One basic heuristic involves lenition; a word should never be broken between a lenitable consonant and the “h” indicating the lenition orthographically. Thus you will find patterns like c2h and d2h in the rule set. Conversely, if an “h” appears after a vowel or non-lenitable consonant, it is usually a good candidate for a hyphen point, as in Bói-héam-ach or Faran-haít. This results in patterns of the form i1h and n5h6a.

Another basic heuristic is, for syncopated words, to include a hyphen at the point of syncopation; e.g. ciog-al and ciog-lach.


Results

The resulting hyphenation patterns are very much morphological vs. phonological (my personal preference). As a consequence, they do not always agree with hyphenations I've found in actual printed texts. For instance:

These patterns Corpus
Ceilt-each Ceil-teach
siosc-adh sios-cadh
craic-eann crai-ceann
ceann-aithe cean-naithe
tuairt-eáil tuair-teáil
comh-alta com-halta

The last example is of course an abomination of the worst kind.


Known bugs or ambiguities

The word “record” is a well-known example of an English word where the proper hyphenation depends on context (verb re-cord vs. noun rec-ord). A strict adherence to morphological hyphenation in Irish leads to a number of amusing (and highly-improbable) ambiguities, many arising from the not-particularly-distinctive form of the imperfect autonomous:

In the rules file, these words are placed inside a \hyphenation{} statement so that TeX will not apply the usual rule set to them.

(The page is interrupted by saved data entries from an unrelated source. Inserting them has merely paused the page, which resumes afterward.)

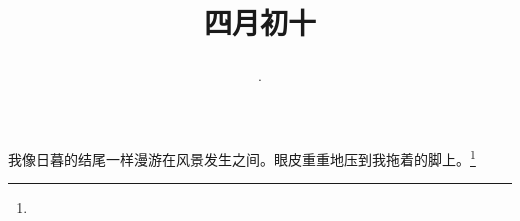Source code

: \title{\date[d=17,m=5,y=2024][year:cn-y,年,month:cn,day:cn,日,·,weekday]·四月初十 }
我像日暮的结尾一样漫游在风景发生之间。眼皮重重地压到我拖着的脚上。\footnote{ }

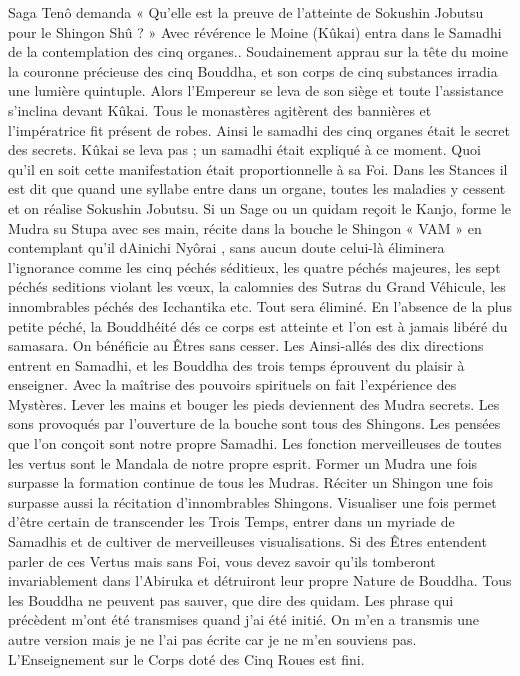 Saga Tenô demanda « Qu’elle est la preuve de l’atteinte de Sokushin Jobutsu pour le Shingon Shû ? » Avec révérence le Moine (Kûkai) entra dans le Samadhi de la contemplation des cinq organes.. Soudainement apprau sur la tête du moine la couronne précieuse des cinq Bouddha, et son corps de cinq substances irradia une lumière quintuple. Alors l’Empereur se leva de son siège et toute l’assistance s’inclina devant Kûkai. Tous le monastères agitèrent des bannières et l’impératrice fit présent de robes. Ainsi le samadhi des cinq organes était le secret des secrets. Kûkai se leva pas ; un samadhi était expliqué à ce moment. Quoi qu’il en soit cette manifestation était proportionnelle à sa Foi.
Dans les Stances il est dit que quand une syllabe entre dans un organe, toutes les maladies y cessent et on réalise Sokushin Jobutsu. Si un Sage ou un quidam reçoit le Kanjo, forme le Mudra su Stupa avec ses main, récite dans la bouche le Shingon « VAM » en contemplant qu’il dAinichi Nyôrai , sans aucun doute celui-là éliminera l’ignorance comme les cinq péchés séditieux, les quatre péchés majeures, les sept péchés seditions violant les vœux, la calomnies des Sutras du Grand Véhicule, les innombrables péchés des Icchantika etc. Tout sera éliminé.
En l’absence de la plus petite péché, la Bouddhéité dés ce corps est atteinte et l’on est à jamais libéré du samasara. On bénéficie au Êtres sans cesser. Les Ainsi-allés des dix directions entrent en Samadhi, et les Bouddha des trois temps éprouvent du plaisir à enseigner. Avec la maîtrise des pouvoirs spirituels on fait l’expérience des Mystères. Lever les mains et bouger les pieds deviennent des Mudra secrets. Les sons provoqués par l’ouverture de la bouche sont tous des Shingons. Les pensées que l’on conçoit sont notre propre Samadhi. Les fonction merveilleuses de toutes les vertus sont le Mandala de notre propre esprit. Former un Mudra une fois surpasse la formation continue de tous les Mudras. Réciter un Shingon une fois surpasse aussi la récitation d’innombrables Shingons. Visualiser une fois permet d’être certain de transcender les Trois Temps, entrer dans un myriade de Samadhis et de cultiver de merveilleuses visualisations.
Si des Êtres entendent parler de ces Vertus mais sans Foi, vous devez savoir qu’ils tomberont invariablement dans l’Abiruka et détruiront leur propre Nature de Bouddha. Tous les Bouddha ne peuvent pas sauver, que dire des quidam.
Les phrase qui précèdent m'ont été transmises quand j'ai été initié. On m’en a transmis une autre version mais je ne l’ai pas écrite car je ne m’en souviens pas. L’Enseignement sur le Corps doté des Cinq Roues est fini.
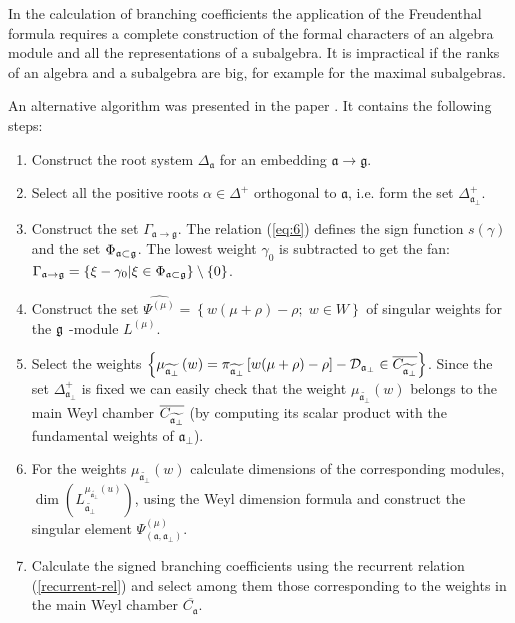 \documentclass[preprint,12pt]{elsarticle}
\newcommand{\gf}{\mathfrak{g}}
\newcommand{\af}{\mathfrak{a}}
\newcommand{\afb}{\mathfrak{a}_{\bot}}
\begin{document}
In the calculation of branching coefficients the application of the Freudenthal formula requires a complete construction of the formal characters of an algebra module and all the representations of a subalgebra. It is impractical if the ranks of an algebra and a subalgebra are big, for example for the maximal subalgebras.

An alternative algorithm was presented in the paper \cite{2010arXiv1007.0318L}. It contains the following steps:

\begin{enumerate}
\item  Construct the root system $\Delta _{\af}$ for an embedding $\af\rightarrow \gf$.
\item  Select all the positive roots $\alpha \in \Delta ^{+}$ orthogonal to  $\af$, i.e. form the set $\Delta_{\afb }^{+}$.
\item  Construct the set $\Gamma _{\af\rightarrow \gf}$. The relation (\ref{eq:6}) defines the sign function
 $s(\gamma)$ and the set $\Phi_{\af\subset \frak{g}}$. The lowest weight
 $\gamma_0$ is subtracted to get the fan:
 $\Gamma _{\af\rightarrow \frak{g}}=\left\{ \xi -\gamma _{0}|\xi \in \Phi _{%
\af\subset \frak{g}}\right\} \setminus \left\{ 0\right\}$.

\item  Construct the set $\widehat{\Psi ^{(\mu )}}=\left\{ w (\mu +\rho
)-\rho ;\;w \in W\right\} $ of singular weights for the $\frak{g}$%
-module $L^{(\mu )}$.

\item  Select the weights $\left\{ \mu _{\widetilde{\af_{\perp }}%
}\left( w\right) =\pi _{\widetilde{\af_{\perp }}}\left[ w(\mu +\rho
)-\rho \right] -\mathcal{D}_{\af_{\perp }}\in \overline{C_{\widetilde{%
\af_{\perp }}}}\right\} $. Since the set $\Delta_{\afb }^{+}$ is fixed
we can easily check that the weight $\mu _{\widetilde{\af_{\perp }}%
}\left( w\right) $ belongs to the main Weyl chamber $\overline{C_{\widetilde{%
\af_{\perp }}}}$ (by computing its scalar product with the fundamental
weights of $\afb$).

\item  For the weights $\mu _{\widetilde{\af_{\perp }}}\left( w\right) $
calculate dimensions of the corresponding modules, $\mathrm{\dim }\left(
L_{\widetilde{\af_{\perp }}}^{\mu _{\widetilde{\af_{\perp }}%
}\left( u\right) }\right) $, using the Weyl dimension formula and construct
the singular element $\Psi ^{\left( \mu \right) }_{\left(  \af, \afb \right)}$.

\item  Calculate the signed branching coefficients using 
the recurrent relation (\ref{recurrent-rel}) and select among them those
corresponding to the weights in the main Weyl
chamber $\overline{C_{\af}}$.
\end{enumerate}
\end{document}
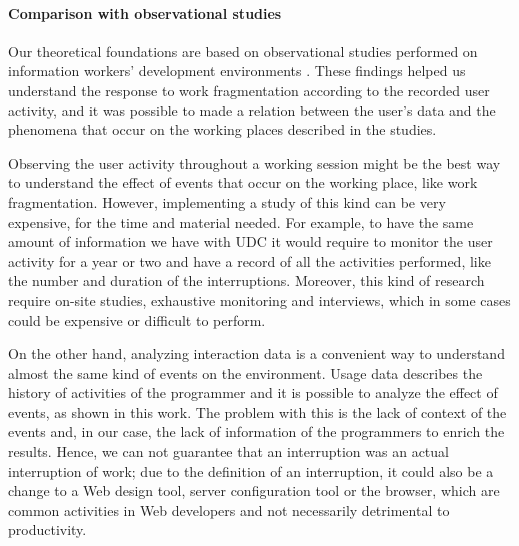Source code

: \documentclass[times]{smrauth}
\begin{document}

\paragraph{Comparison with observational studies}
Our theoretical foundations are based on observational studies performed on information workers' development environments \cite{MGH05, IH07, LVD06, PD10}. These findings helped us understand the response to work fragmentation according to the recorded user activity, and it was possible to made a relation between the user's data and the phenomena that occur on the working places described in the studies.

Observing the user activity throughout a working session might be the best way to understand the effect of events that occur on the working place, like work fragmentation. However, implementing a study of this kind can be very expensive, for the time and material needed. For example, to have the same amount of information we have with UDC it would require to monitor the user activity for a year or two and have a record of all the activities performed, like the number and duration of the interruptions. Moreover, this kind of research require on-site studies, exhaustive monitoring and interviews, which in some cases could be expensive or difficult to perform.

On the other hand, analyzing interaction data is a convenient way to understand almost the same kind of events on the environment. Usage data describes the history of activities of the programmer and it is possible to analyze the effect of events, as shown in this work. The problem with this is the lack of context of the events and, in our case, the lack of information of the programmers to enrich the results. Hence, we can not guarantee that an interruption was an actual interruption of work; due to the definition of an interruption, it could also be a change to a Web design tool, server configuration tool or the browser, which are common activities in Web developers and not necessarily detrimental to productivity.
\end{document}

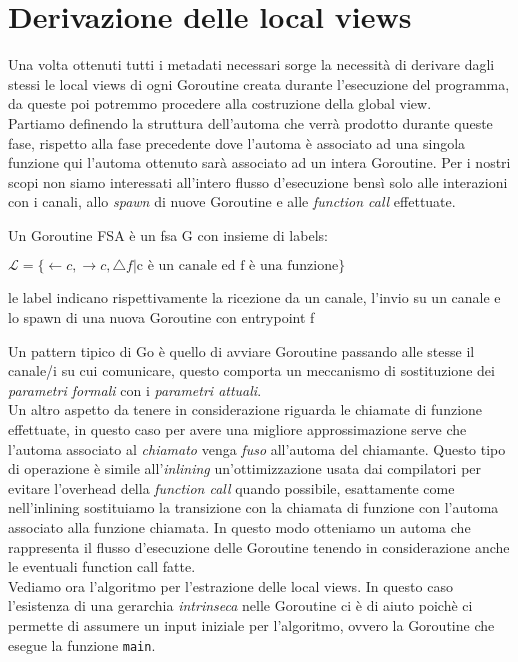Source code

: \section{Derivazione delle local views}
Una volta ottenuti tutti i metadati necessari sorge la necessità di derivare dagli stessi le local views di ogni Goroutine creata durante l'esecuzione del programma, da queste poi potremmo procedere alla costruzione della global view.\bigskip\\
Partiamo definendo la struttura dell'automa che verrà prodotto durante queste fase, rispetto alla fase precedente dove l'automa è associato ad una singola funzione qui l'automa ottenuto sarà associato ad un intera Goroutine. Per i nostri scopi non siamo interessati all'intero flusso d'esecuzione bensì solo alle interazioni con i canali, allo \emph{spawn} di nuove Goroutine e alle \emph{function call} effettuate. \\
\begin{definition}
    Un Goroutine FSA è un fsa G con insieme di labels:
    \begin{center}
        $\mathcal{L} = \{ \leftarrow c, \rightarrow c, \bigtriangleup f | \text{c è un canale ed f è una funzione} \}$
    \end{center}
    le label indicano rispettivamente la ricezione da un canale, l'invio su un canale e lo spawn di una nuova Goroutine con entrypoint f
\end{definition}
Un pattern tipico di Go è quello di avviare Goroutine passando alle stesse il canale/i su cui comunicare, questo comporta un meccanismo di sostituzione dei \emph{parametri formali} con i \emph{parametri attuali}. \\
Un altro aspetto da tenere in considerazione riguarda le chiamate di funzione effettuate, in questo caso per avere una migliore approssimazione serve che l'automa associato al \emph{chiamato} venga \emph{fuso} all'automa del chiamante. Questo tipo di operazione è simile all'\emph{inlining} un'ottimizzazione usata dai compilatori per evitare l'overhead della \emph{function call} quando possibile, esattamente come nell'inlining sostituiamo la transizione con la chiamata di funzione con l'automa associato alla funzione chiamata. In questo modo otteniamo un automa che rappresenta il flusso d'esecuzione delle Goroutine tenendo in considerazione anche le eventuali function call fatte.\bigskip \\
Vediamo ora l'algoritmo per l'estrazione delle local views. In questo caso l'esistenza di una gerarchia \emph{intrinseca} nelle Goroutine ci è di aiuto poichè ci permette di assumere un input iniziale per l'algoritmo, ovvero la Goroutine che esegue la funzione \texttt{main}.
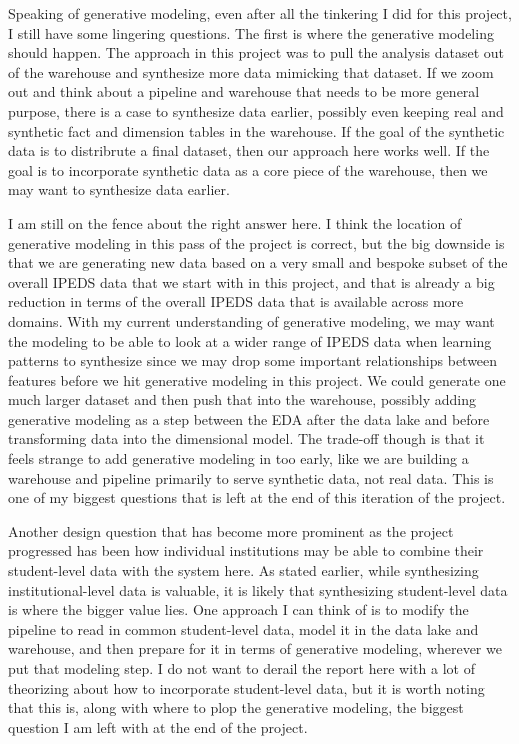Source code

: \documentclass[sigconf, authorversion, nonacm]{acmart}
\begin{document}
    Speaking of generative modeling, even after all the tinkering I did for this project, I still have some lingering questions. The first is where the generative modeling should happen. The approach in this project was to pull the analysis dataset out of the warehouse and synthesize more data mimicking that dataset. If we zoom out and think about a pipeline and warehouse that needs to be more general purpose, there is a case to synthesize data earlier, possibly even keeping real and synthetic fact and dimension tables in the warehouse. If the goal of the synthetic data is to distribrute a final dataset, then our approach here works well. If the goal is to incorporate synthetic data as a core piece of the warehouse, then we may want to synthesize data earlier.

    I am still on the fence about the right answer here. I think the location of generative modeling in this pass of the project is correct, but the big downside is that we are generating new data based on a very small and bespoke subset of the overall IPEDS data that we start with in this project, and that is already a big reduction in terms of the overall IPEDS data that is available across more domains. With my current understanding of generative modeling, we may want the modeling to be able to look at a wider range of IPEDS data when learning patterns to synthesize since we may drop some important relationships between features before we hit generative modeling in this project. We could generate one much larger dataset and then push that into the warehouse, possibly adding generative modeling as a step between the EDA after the data lake and before transforming data into the dimensional model. The trade-off though is that it feels strange to add generative modeling in too early, like we are building a warehouse and pipeline primarily to serve synthetic data, not real data. This is one of my biggest questions that is left at the end of this iteration of the project.

    Another design question that has become more prominent as the project progressed has been how individual institutions may be able to combine their student-level data with the system here. As stated earlier, while synthesizing institutional-level data is valuable, it is likely that synthesizing student-level data is where the bigger value lies. One approach I can think of is to modify the pipeline to read in common student-level data, model it in the data lake and warehouse, and then prepare for it in terms of generative modeling, wherever we put that modeling step. I do not want to derail the report here with a lot of theorizing about how to incorporate student-level data, but it is worth noting that this is, along with where to plop the generative modeling, the biggest question I am left with at the end of the project.
\end{document}
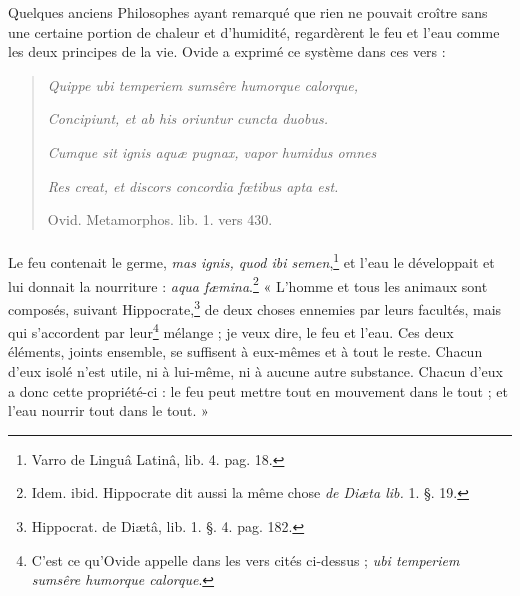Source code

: \documentclass[a4paper, 11pt, oneside, polutonikogreek, french]{article}
\begin{document}
Quelques anciens Philosophes ayant remarqué que rien ne pouvait croître sans une certaine portion de chaleur et d'humidité, regardèrent le feu et l'eau comme les deux principes de la vie. Ovide a exprimé ce système dans ces vers :
\begin{quotation}
\emph{Quippe ubi temperiem sumsêre humorque calorque,}

\emph{Concipiunt, et ab his oriuntur cuncta duobus.}

\emph{Cumque sit ignis aquæ pugnax, vapor humidus omnes}

\emph{Res creat, et discors concordia fœtibus apta est.}

\hspace*{30mm}Ovid. Metamorphos. lib. 1. vers 430.
\end{quotation}
\paragraph{}
Le feu contenait le germe, \emph{mas ignis, quod ibi semen},\footnote{Varro de Linguâ Latinâ, lib. 4. pag. 18.} et l'eau le développait et lui donnait la nourriture : \emph{aqua fæmina}.\footnote{Idem. ibid. Hippocrate dit aussi la même chose \emph{de Diæta lib.} 1. §. 19.} « L'homme et tous les animaux sont composés, suivant Hippocrate,\footnote{Hippocrat. de Diætâ, lib. 1. §. 4. pag. 182.} de deux choses ennemies par leurs facultés, mais qui s'accordent par leur\footnote{C'est ce qu'Ovide appelle dans les vers cités ci-dessus ; \emph{ubi temperiem sumsêre humorque calorque}.} mélange ; je veux dire, le feu et l'eau. Ces deux éléments, joints ensemble, se suffisent à eux-mêmes et à tout le reste. Chacun d'eux isolé n'est utile, ni à lui-même, ni à aucune autre substance. Chacun d'eux a donc cette propriété-ci : le feu peut mettre tout en mouvement dans le tout ; et l'eau nourrir tout dans le tout. »
\end{document}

Note there is also a potential difficulty with words like bainte which can be viewed morphologically as bain+te (i.e. past participle) or as baint+e (genitive of a second declension noun). The same holds if the noun forms admits a plural, e.g. bhaint+í could also be the imperfect autonomous bhain+tí. The current set of patterns is designed to allow the past participle hyphenation in most cases. Here are the other words for which this is relevant: athoscailte, bainte, ceilte, cigilte, coigilte, cuimilte, deighilte, déroinnte, diomailte, dúbailte, easmailte, eitilte, fóinte, foroinnte, fuascailte, meilte, múscailte, oscailte, roinnte, satailte, streachailte, tochailte, tomhailte, tríroinnte, tuirlingte. Other past participles have the same ambiguity “accidentally”: ciste (cist=“a cyst”), coirte (coirt=“tree bark”), deilte (deilt=“delta”), feilte (feilt=“felt”) The noun cruachta is a third declension example.

Finally, there are some true bugs. They are extremely rare: as of version 1.0 the patterns do not produce any hyphen points which are not in the database and miss just 10 out of 314,639 hyphen points. This is not to say that you won't discover any bad hyphenations, but that they are the fault of the underlying database and not of the algorithms used to produce the patterns.